Но орудия — это видимая часть. Гораздо интересней другие вещи. Например — дальномеры которые будут производиться в Екатеринбурге совместно с фирмой "Лейка". Силовые установки на новых броненосцах будут работать не на угле, а на нефти. Кое-что для местных моряков непривычно. Например, отсутствие торпедного вооружения и таранного форштевня. Скандал с чинами МТК по этому поводу уже был.

— Ники! Это конечно красиво, но на что они годны? Только на защиту минно-артиллерийской позиции. А как же океан?

— А про океаны дядя, мы пока что забудем. Нечего нам там делать.
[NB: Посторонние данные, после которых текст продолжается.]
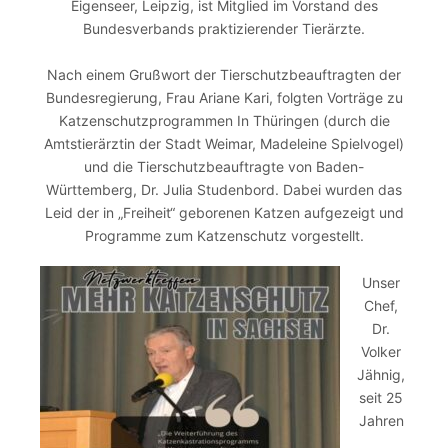
Eigenseer, Leipzig, ist Mitglied im Vorstand des
Bundesverbands praktizierender Tierärzte.
Nach einem Grußwort der Tierschutzbeauftragten der
Bundesregierung, Frau Ariane Kari, folgten Vorträge zu
Katzenschutzprogrammen In Thüringen (durch die
Amtstierärztin der Stadt Weimar, Madeleine Spielvogel)
und die Tierschutzbeauftragte von Baden-
Württemberg, Dr. Julia Studenbord. Dabei wurden das
Leid der in „Freiheit“ geborenen Katzen aufgezeigt und
Programme zum Katzenschutz vorgestellt.
Unser
Chef,
Dr.
Volker
Jähnig,
seit 25
Jahren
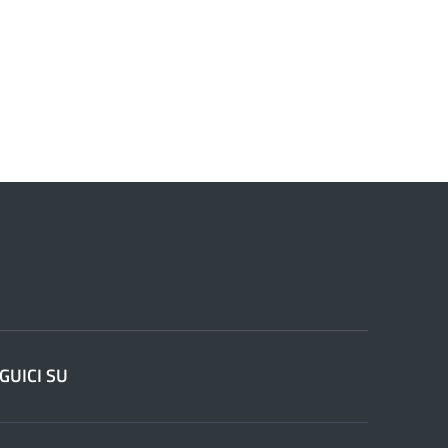
GUICI SU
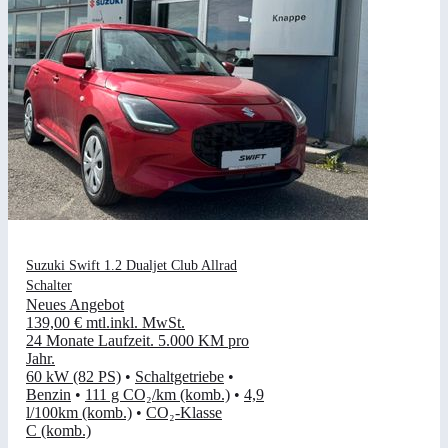
Suzuki Swift 1.2 Dualjet Club Allrad
Schalter
Neues Angebot
139,00 €
mtl.
inkl. MwSt.
24 Monate Laufzeit
.
5.000 KM pro
Jahr
.
60 kW (82 PS)
•
Schaltgetriebe
•
Benzin
•
111 g CO₂/km (komb.)
•
4,9
l/100km (komb.)
•
CO₂-Klasse
C (komb.)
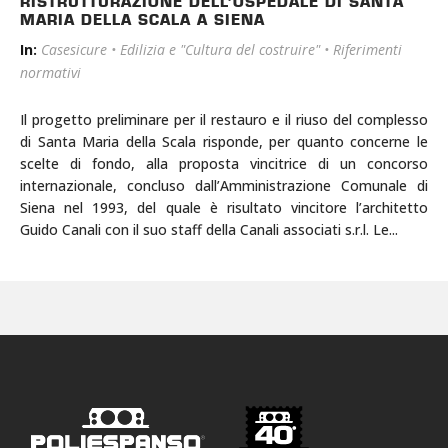
RISTRUTTURAZIONE DELL’OSPEDALE DI SANTA
MARIA DELLA SCALA A SIENA
In:
Casesicure
•
Edilizia e "Cultura del costruire"
•
Riferimenti
normativi
Il progetto preliminare per il restauro e il riuso del complesso
di Santa Maria della Scala risponde, per quanto concerne le
scelte di fondo, alla proposta vincitrice di un concorso
internazionale, concluso dall’Amministrazione Comunale di
Siena nel 1993, del quale è risultato vincitore l’architetto
Guido Canali con il suo staff della Canali associati s.r.l. Le...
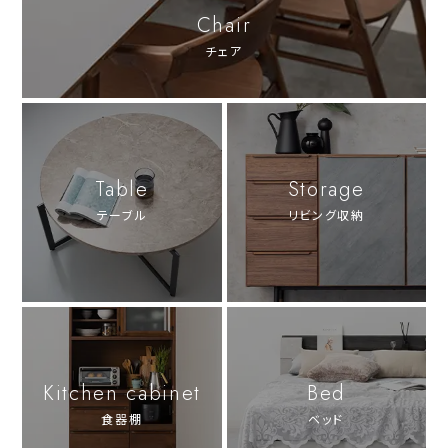
Chair
チェア
Table
Storage
テーブル
リビング収納
Kitchen cabinet
Bed
食器棚
ベッド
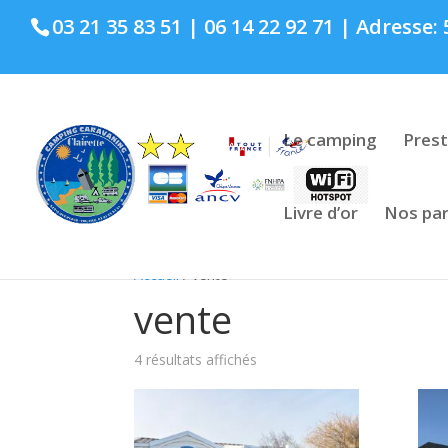
03 21 35 83 51 | 06 14 22 92 71 | Adresse
Le camping
Prest
Livre d’or
Nos par
Accueil
/ vente
vente
4 résultats affichés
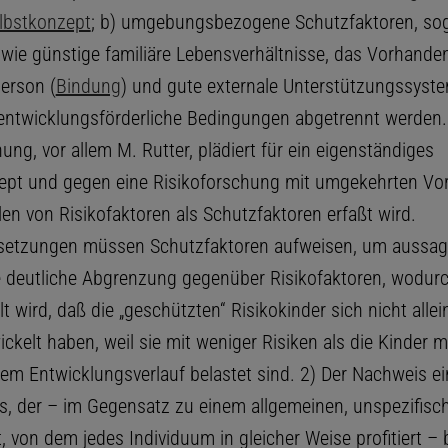
lbstkonzept
; b) umgebungsbezogene Schutzfaktoren, so
wie günstige familiäre Lebensverhältnisse, das Vorhanden
erson (
Bindung
) und gute externale Unterstützungssystem
 entwicklungsförderliche Bedingungen abgetrennt werden.
ung, vor allem M. Rutter, plädiert für ein eigenständiges
pt und gegen eine Risikoforschung mit umgekehrten Vor
en von Risikofaktoren als Schutzfaktoren erfaßt wird.
setzungen müssen Schutzfaktoren aufweisen, um aussage
ne deutliche Abgrenzung gegenüber Risikofaktoren, wodur
lt wird, daß die „geschützten“ Risikokinder sich nicht alle
ckelt haben, weil sie mit weniger Risiken als die Kinder m
em Entwicklungsverlauf belastet sind. 2) Der Nachweis e
ts, der – im Gegensatz zu einem allgemeinen, unspezifisc
, von dem jedes Individuum in gleicher Weise profitiert –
Пока нечего.

Такие мои заявления изумляли не только дядю. Брат мой Георгий тоже недоумевал. Он сейчас конечно служил в сухопутном ведомстве, но ведь начинал моряком! И звание у него сейчас было морское — капитан первого ранга. А потому интересоваться флотскими делами не переставал. Пришлось давать ему объяснения по поводу моего отношения к флоту.

Дело в том, говорил я брату, что в отличии от англичан, у нас вопрос строительства флота поставлен с ног на голову. Наличие океанского флота у поедателей овсянки вполне объяснимо. Есть развитая морская торговля и развитый океанический промысел. Естественно, что всё это требуется хорошо защищать. Британские торговые корабли можно встретить по всему Земному шару, практически во всех крупных портах мира. При таком размахе и таких огромных прибылях с этих отраслей, содержать огромный военный флот англичанам не в тягость. По сути дела, Королевский флот содержится с тех прибылей, что приносит морская торговля и морские промыслы.

— А где можно увидеть наши торговые корабли? А если увидишь, то насколько часто? Можешь мне не отвечать. Морская торговля у нас как следует не развита. В этом плане даже Китай нас превосходит. Промысловый флот? Он есть. Но в сравнении с прочими промысловыми флотами он едва заметен. Даже норвежцы с японцами нас в этом превосходят.